The aggregate figures show that this is not an isolated case:
Gasoline spending currently rivals record highs from the early 1980s. In the first quarter of 2008, families spent, on average, 4.0 percent of their after-tax income on gasoline, the highest level since the fourth quarter of 1983.
Higher gasoline expenditures are especially painful to people in rural areas. Families living in rural areas have an average commute to work that is four miles greater than urban families. Also, in 2006, rural households spent 6.8 percent of their average annual expenditures on gasoline and motor oil, while urban households spent 4.4 percent.
Increased gasoline expenditures disproportionately affect lower-income families.

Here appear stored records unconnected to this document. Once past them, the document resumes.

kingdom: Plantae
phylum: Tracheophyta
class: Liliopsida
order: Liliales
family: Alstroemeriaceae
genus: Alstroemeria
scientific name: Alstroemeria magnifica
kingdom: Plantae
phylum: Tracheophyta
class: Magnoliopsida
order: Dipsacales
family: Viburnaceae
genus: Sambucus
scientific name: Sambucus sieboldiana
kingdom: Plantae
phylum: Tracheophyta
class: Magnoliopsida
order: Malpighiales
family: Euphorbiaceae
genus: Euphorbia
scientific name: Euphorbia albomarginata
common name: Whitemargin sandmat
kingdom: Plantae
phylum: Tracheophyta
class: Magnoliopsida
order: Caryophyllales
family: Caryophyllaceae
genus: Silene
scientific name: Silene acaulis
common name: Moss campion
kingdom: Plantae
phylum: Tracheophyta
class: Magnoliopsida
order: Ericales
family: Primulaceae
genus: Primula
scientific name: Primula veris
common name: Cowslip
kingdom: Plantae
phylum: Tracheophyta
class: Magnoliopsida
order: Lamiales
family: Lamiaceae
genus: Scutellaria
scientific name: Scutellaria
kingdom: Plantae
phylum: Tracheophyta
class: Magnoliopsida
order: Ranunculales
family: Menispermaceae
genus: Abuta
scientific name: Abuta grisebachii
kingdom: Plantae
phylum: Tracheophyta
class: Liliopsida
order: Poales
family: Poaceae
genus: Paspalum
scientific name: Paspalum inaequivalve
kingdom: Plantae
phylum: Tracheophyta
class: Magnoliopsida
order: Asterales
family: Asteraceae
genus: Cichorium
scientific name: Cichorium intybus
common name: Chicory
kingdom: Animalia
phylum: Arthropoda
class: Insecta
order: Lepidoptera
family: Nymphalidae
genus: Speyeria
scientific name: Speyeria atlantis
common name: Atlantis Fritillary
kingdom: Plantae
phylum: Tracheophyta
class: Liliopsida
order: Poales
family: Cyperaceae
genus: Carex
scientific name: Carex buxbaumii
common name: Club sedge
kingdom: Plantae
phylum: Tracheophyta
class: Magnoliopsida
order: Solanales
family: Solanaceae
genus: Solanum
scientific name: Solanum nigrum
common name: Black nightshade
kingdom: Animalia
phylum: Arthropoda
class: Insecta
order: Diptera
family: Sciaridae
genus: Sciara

The second lowest income quintile devoted 5.4 percent of their average annual expenditures to gasoline and motor oil in 2006, while the highest income quintile devoted just 3.7 percent.
Minorities are particularly affected by soaring prices at the pump. In 2006, Hispanic households devoted 5.4 percent of their average annual expenditures to gasoline and motor oil purchases, while black households devoted 5.0 percent, and white households devoted 4.5 percent.
Families are faced with the challenge of trying to make adjustments to their budgets as prices rise and incomes fall. But personal savings are already close to zero, and families have borrowed record amounts to make ends meet in recent years. That leaves little room to shift around expenses and no savings to dip into as times are getting tough. It also makes borrowing more money difficult, since many families already have large bills to pay to their creditors.
Families will therefore have to cut back on other spending as gasoline and food prices soar. Families can make some small adjustments to their gasoline consumption. Trips to the grocery store, bank, and doctor’s office can be consolidated into one, vacations can be changed or eliminated, and fewer meals can be eaten out. Yet the bulk of gasoline and food consumption will remain in place since people still have to drive to work and maintain their basic sustenance. This leaves cuts in other areas, particularly even fewer savings and delayed purchases of new cars.
American family budgets are truly running on fumes this summer, and families will find it harder to finance basic activities, even the 4th of July family barbeque. By our estimates, the total cost of a barbeque for 20 family members driving 30 miles round trip has soared by 8.7 percent since last year, and 46.8 percent since 2000, to $262.34 this year. This figure is up from $241.40 last year, and $178.75 in 2000, before the last recession hit. Just as long summer road trips may have become a thing of the past for many families, the family barbeque might become the next once-affordable family activity to fall victim to the pressures squeezing lower- and middle-income Americans.